A CALL has gone out to women in the Okehampton area to share their experiences of maternity services, hot on the heels of news that the birthing centre at Okehampton Hospital is to remain closed until at least September.

NHS bosses said the Devon-wide survey of women’s experiences of maternity services was unrelated to the continued closure of the birthing centre at Okehampton Hospital.

Campaigners, though, are urging women in the Okehampton area to seize this opportunity to make their feelings known about how the closure has affected them.

The survey includes questions on where women gave birth and whether they would change anything about the care they had received.

Town councillor Jan Goffey, spearheading the campaign to restore full maternity services to Okehampton Hospital, said: ‘We need to get as many people as possible to respond to this. We must let every young mum in the area know so they can share their experiences of travelling to hospital at Exeter.

‘I am hearing so many grievances from people about how their granddaughters and daughters are being turfed out of the Royal Devon and Exeter Hospital within 24 hours of giving birth, whereas at the hospital in Okehampton they would have been in for a couple of days as first-time mothers and they were given time to adjust to being a mum. We have got to fight to keep the birthing unit in Okehampton because the town is growing all the time.’

At present, midwives based at the hospital provide antenatal care and baby clinics but the birthing unit and in-patient beds for new mums have been closed since July last year.

The NHS Northern, Eastern and Western Devon Clinical Commissioning Groups, more commonly known as the NEW Devon CCG, are canvassing women for their views on giving birth as part of a review of maternity services in Devon. The consultation was launched at the start of this week.

‘The purpose of this engagement process is to hear the experiences of women and their families across all maternity services in Devon, to help shape the maternity voices partnership, look at how we implement online maternity records and the options for how and where women and their families prefer to give birth,’ said a spokesperson.

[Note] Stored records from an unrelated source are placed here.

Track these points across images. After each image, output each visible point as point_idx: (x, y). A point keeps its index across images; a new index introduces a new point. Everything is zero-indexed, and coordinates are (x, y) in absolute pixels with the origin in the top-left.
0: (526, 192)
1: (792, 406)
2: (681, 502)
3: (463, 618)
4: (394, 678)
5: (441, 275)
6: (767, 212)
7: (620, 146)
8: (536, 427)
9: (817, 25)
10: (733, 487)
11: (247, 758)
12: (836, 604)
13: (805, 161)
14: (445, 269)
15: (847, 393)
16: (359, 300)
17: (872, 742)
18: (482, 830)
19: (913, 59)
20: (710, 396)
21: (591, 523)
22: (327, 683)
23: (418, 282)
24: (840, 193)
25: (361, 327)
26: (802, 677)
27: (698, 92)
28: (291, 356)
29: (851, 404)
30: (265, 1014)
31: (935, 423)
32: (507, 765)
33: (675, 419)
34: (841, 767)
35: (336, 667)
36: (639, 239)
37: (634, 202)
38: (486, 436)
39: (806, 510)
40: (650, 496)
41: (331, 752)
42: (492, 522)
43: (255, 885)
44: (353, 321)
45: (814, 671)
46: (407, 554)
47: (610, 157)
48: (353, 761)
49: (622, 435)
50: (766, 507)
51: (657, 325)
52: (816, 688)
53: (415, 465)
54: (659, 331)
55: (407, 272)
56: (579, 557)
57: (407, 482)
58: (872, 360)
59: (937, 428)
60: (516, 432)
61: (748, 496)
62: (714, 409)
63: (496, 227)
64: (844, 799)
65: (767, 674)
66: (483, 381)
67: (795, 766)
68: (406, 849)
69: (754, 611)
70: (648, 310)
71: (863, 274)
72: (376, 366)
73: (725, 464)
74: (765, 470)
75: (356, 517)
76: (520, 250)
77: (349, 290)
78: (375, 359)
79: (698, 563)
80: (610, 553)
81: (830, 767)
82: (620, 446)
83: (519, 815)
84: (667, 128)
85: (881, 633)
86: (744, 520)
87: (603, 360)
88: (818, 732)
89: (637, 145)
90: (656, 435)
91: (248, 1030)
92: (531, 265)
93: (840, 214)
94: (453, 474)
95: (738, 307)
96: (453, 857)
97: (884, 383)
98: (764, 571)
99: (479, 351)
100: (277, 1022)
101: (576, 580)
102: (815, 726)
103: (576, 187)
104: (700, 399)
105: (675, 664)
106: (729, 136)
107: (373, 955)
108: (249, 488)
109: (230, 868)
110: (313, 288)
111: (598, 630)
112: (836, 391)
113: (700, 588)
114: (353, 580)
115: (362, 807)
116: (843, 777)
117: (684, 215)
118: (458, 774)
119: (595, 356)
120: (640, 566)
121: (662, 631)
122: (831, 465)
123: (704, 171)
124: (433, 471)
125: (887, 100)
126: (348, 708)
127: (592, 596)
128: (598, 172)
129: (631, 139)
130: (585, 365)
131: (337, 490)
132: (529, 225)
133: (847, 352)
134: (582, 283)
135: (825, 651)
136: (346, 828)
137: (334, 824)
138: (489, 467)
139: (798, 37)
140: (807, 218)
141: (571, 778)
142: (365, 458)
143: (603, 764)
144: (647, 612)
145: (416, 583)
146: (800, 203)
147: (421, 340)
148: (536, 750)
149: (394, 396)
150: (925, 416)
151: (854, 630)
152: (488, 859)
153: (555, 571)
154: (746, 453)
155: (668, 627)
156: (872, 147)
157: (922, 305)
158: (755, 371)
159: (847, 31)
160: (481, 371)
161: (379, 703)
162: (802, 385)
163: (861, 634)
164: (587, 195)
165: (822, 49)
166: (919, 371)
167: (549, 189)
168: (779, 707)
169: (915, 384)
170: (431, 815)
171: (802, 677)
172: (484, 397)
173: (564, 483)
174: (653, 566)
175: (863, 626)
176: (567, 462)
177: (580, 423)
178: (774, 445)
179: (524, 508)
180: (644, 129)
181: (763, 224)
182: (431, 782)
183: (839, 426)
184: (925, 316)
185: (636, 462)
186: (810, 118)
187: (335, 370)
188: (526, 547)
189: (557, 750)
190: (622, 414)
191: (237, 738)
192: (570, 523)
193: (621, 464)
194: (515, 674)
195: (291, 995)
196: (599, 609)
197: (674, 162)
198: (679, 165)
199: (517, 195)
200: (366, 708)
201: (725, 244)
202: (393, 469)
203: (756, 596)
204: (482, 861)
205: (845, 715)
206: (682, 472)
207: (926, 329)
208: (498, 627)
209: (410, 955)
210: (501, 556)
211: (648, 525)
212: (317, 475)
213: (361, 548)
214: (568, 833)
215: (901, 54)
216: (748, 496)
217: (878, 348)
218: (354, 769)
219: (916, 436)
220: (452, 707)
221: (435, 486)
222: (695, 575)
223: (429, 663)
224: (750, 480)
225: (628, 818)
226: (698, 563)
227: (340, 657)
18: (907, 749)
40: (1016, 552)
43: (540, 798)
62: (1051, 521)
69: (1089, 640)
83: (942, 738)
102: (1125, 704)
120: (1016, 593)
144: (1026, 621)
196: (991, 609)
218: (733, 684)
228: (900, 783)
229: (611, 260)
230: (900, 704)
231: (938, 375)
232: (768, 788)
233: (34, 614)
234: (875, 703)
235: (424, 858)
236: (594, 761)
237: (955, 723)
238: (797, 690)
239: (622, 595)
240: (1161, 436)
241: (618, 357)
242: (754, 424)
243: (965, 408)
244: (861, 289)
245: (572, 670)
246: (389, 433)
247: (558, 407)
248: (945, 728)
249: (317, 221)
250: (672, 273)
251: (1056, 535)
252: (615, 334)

‘It is important to note that this relates specifically to the national Better Births Five Year Forward View recommendations and not the clinical recommendations from the Devon Acute Services Review or the temporary closure of midwifery services at Okehampton and Honiton hospitals.’

The Royal Devon and Exeter NHS Foundation Trust, which runs Okehampton Hospital, closed the birthing unit in July last year, describing it as a ‘temporary closure’. It last week extended this closure until September, saying it needed to ‘prioritise the acute maternity service’ at the Royal Devon and Exeter Hospital in Exeter.

A trust spokesperson said it had made the decision because it had not been able to fill a number of midwifery vacancies, and was at the same time seeing an increase in the complexity of its work as a result of implementing new national guidelines on maternity care.

However campaigners are worried about the temporary closure becoming permanent, with the long term future of the birthing centre still being considered along with those at other Devon community hospitals.

Cllr Goffey took issue with the clinical recommendation made by the NHS's Acute Services Review in Devon last summer, which is ongoing. It appears to be working against the midwife-led units, by saying that consultants always need to be on call for hospital births.‘They are making it more complex for people,' she said. 'For a small percentage of people there should be a facility to get them into a major hospital but most of the time it is not necessary. Giving birth is a natural process, it is not a disease.

‘It is very sad that our beautiful state-of-the-art birthing suite is lying unused,’ she added.